How would you measure causal impact?
Company: Upstart
Role: Data Scientist
Category: Analytics & Experimentation
Difficulty: medium
Interview Round: Technical Screen
Answer the following two analytics interview prompts.
1. **Causal impact without an experiment**
Describe a real or hypothetical product, model, or policy change where the business wants to measure impact, but a randomized experiment cannot be launched because of operational, legal, ethical, network-effect, or rollout constraints. Explain:
- the treatment, unit of analysis, target population, and primary success metric(s)
- why an experiment is infeasible
- which causal inference approach you would use (for example: difference-in-differences, synthetic control, matching, inverse propensity weighting, doubly robust estimation, interrupted time series, instrumental variables, regression discontinuity, or an ML-based counterfactual model)
- the assumptions required for identification
- potential sources of bias or confounding
- how you would validate the method and quantify uncertainty
- how you would separate short-term impact from long-term impact
- why you chose this approach instead of other seemingly simpler methods
2. **Three-variant experiment and forecasting future conversion**
You run a 3-arm experiment to maximize **CTP (purchase rate = purchases / visits)**. The observed results are:
- Variant A: 150 visits, 43 purchases
- Variant B: 200 visits, 48 purchases
- Variant C: 100 visits, 15 purchases
Answer the following:
- Which variant is currently winning?
- Show a reasonable by-hand statistical analysis using confidence intervals or hypothesis tests.
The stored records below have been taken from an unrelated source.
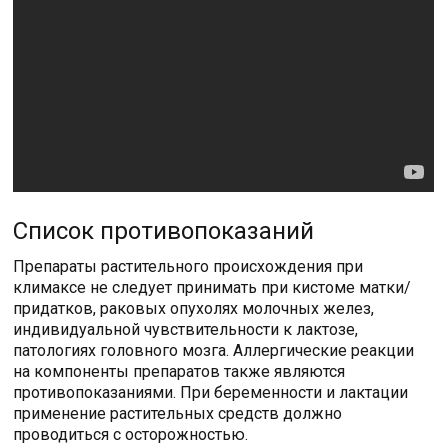
Список противопоказаний
Препараты растительного происхождения при
климаксе не следует принимать при кистоме матки/
придатков, раковых опухолях молочных желез,
индивидуальной чувствительности к лактозе,
патологиях головного мозга. Аллергические реакции
на компоненты препаратов также являются
противопоказаниями. При беременности и лактации
применение растительных средств должно
проводиться с осторожностью.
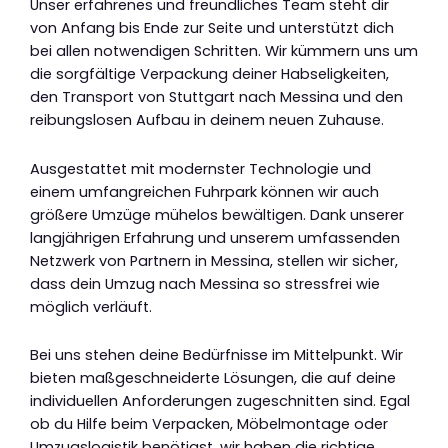
Unser erfahrenes und freundliches Team steht dir
von Anfang bis Ende zur Seite und unterstützt dich
bei allen notwendigen Schritten. Wir kümmern uns um
die sorgfältige Verpackung deiner Habseligkeiten,
den Transport von Stuttgart nach Messina und den
reibungslosen Aufbau in deinem neuen Zuhause.
Ausgestattet mit modernster Technologie und
einem umfangreichen Fuhrpark können wir auch
größere Umzüge mühelos bewältigen. Dank unserer
langjährigen Erfahrung und unserem umfassenden
Netzwerk von Partnern in Messina, stellen wir sicher,
dass dein Umzug nach Messina so stressfrei wie
möglich verläuft.
Bei uns stehen deine Bedürfnisse im Mittelpunkt. Wir
bieten maßgeschneiderte Lösungen, die auf deine
individuellen Anforderungen zugeschnitten sind. Egal
ob du Hilfe beim Verpacken, Möbelmontage oder
Umzugslogistik benötigst, wir haben die richtige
- How would your recommendation change if additional metrics also matter, such as revenue per visitor, average order value, refund rate, retention, or latency?
- If one variant is launched, how would you predict its future CTP in production, accounting for uncertainty and possible traffic or seasonality shifts?
Quick Answer: This question evaluates a data scientist's competency in causal inference, experimental design, and statistical analysis, covering techniques for estimating treatment effects without randomized experiments and for comparing outcomes across multiple experimental variants.